Once on the OTC Bulletin Board, the company can trade its shares, grow revenue and eventually qualify for trading on a major stock exchange. Reverse mergers are often combined with Private Investment in Public Equity (PIPE) investments, in which case they are sometimes referred to as “alternative public offerings” or APOs. PIPE money comes in the form of either stock issued at a set price or convertible debt issued to raise capital. In Akeena Solar’s case, for example, the company concurrently raised $3 million in PIPE financing as it traded its stock on the Bulletin Board.

Akeena CEO Cinnamon says he had experience with nearly every type of financing through various startup experiences, but when it came time to source funds for Akeena, he listened to friend and financial advisor Joe Abrams, who “likes to do reverse mergers,” according to Cinnamon.
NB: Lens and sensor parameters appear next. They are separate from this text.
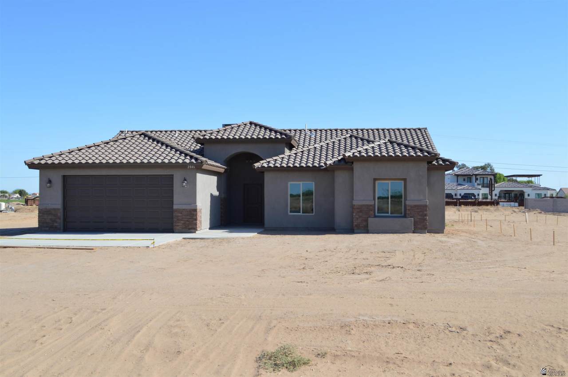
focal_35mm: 36
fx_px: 567
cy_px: 188
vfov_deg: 36.8
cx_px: 284
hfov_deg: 53.2
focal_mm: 24
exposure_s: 1/200
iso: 100
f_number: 7.1
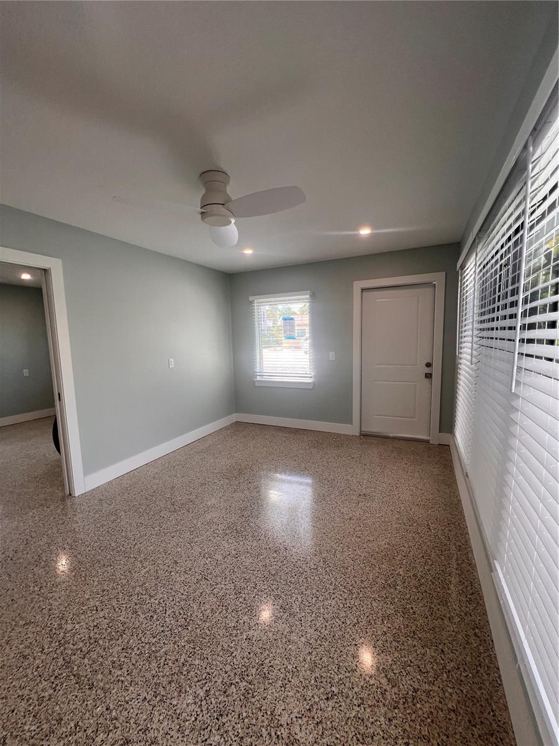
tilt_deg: -3.9
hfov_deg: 89.9
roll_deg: +3.0
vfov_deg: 106.2
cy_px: 373
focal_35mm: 13
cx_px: 280
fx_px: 280
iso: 64
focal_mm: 1.57
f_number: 1.8
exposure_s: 1/120
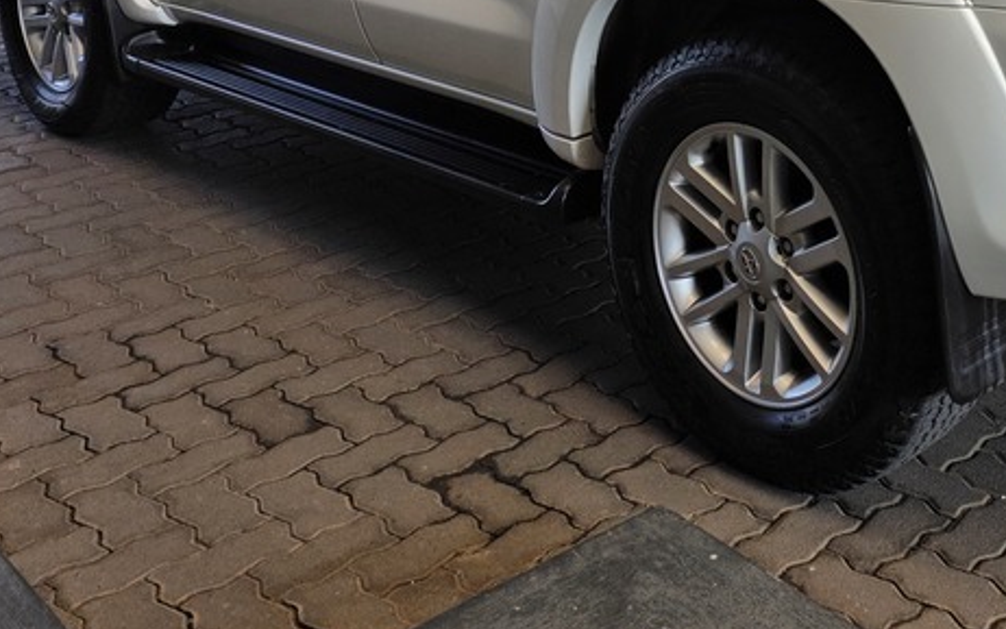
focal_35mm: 54
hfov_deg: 36.1
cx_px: 827
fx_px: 1481
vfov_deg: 21.6
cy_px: -189
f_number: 1.7
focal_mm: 6.25
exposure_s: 1/359
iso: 50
Cinnamon says two things contributed to the reverse merger’s success: an experienced advisor (Abrams oversaw the process for a company called Intermix, which eventually became MySpace), and his company’s ability to meet stated goals.

Akeena raised the money it needed and qualified for the Nasdaq in late 2007. Cinnamon says he thinks a reverse merger could be an appropriate funding model for any cleantech company, but cautions that CEOs need to be aware of the pitfalls of the process, beginning with finding the right advisor to help find the right shell company. “You need partners who really know what they’re doing and you need to really know your business, because you’ll probably need to keep raising money, and the next round goes a lot better if you’ve delivered on your promises to your first investors,” he says.

It’s also important to get and keep investors aware of and interested in your company when you’re on the OTC Bulletin Board, Cinnamon says. “It doesn’t do you any good to be a public company if no one knows about you and no one invests,” he says.

There are also challenges involved in being a very small public company. “You still have to do all the things Wall Street investors expect,” Cinnamon says. “You have to file quarterly, hold earnings calls, send out press releases, ensure that your business dealings are transparent—I had done it before, so it wasn’t new, but it’s not easy managing all that while you’re trying to grow your company.”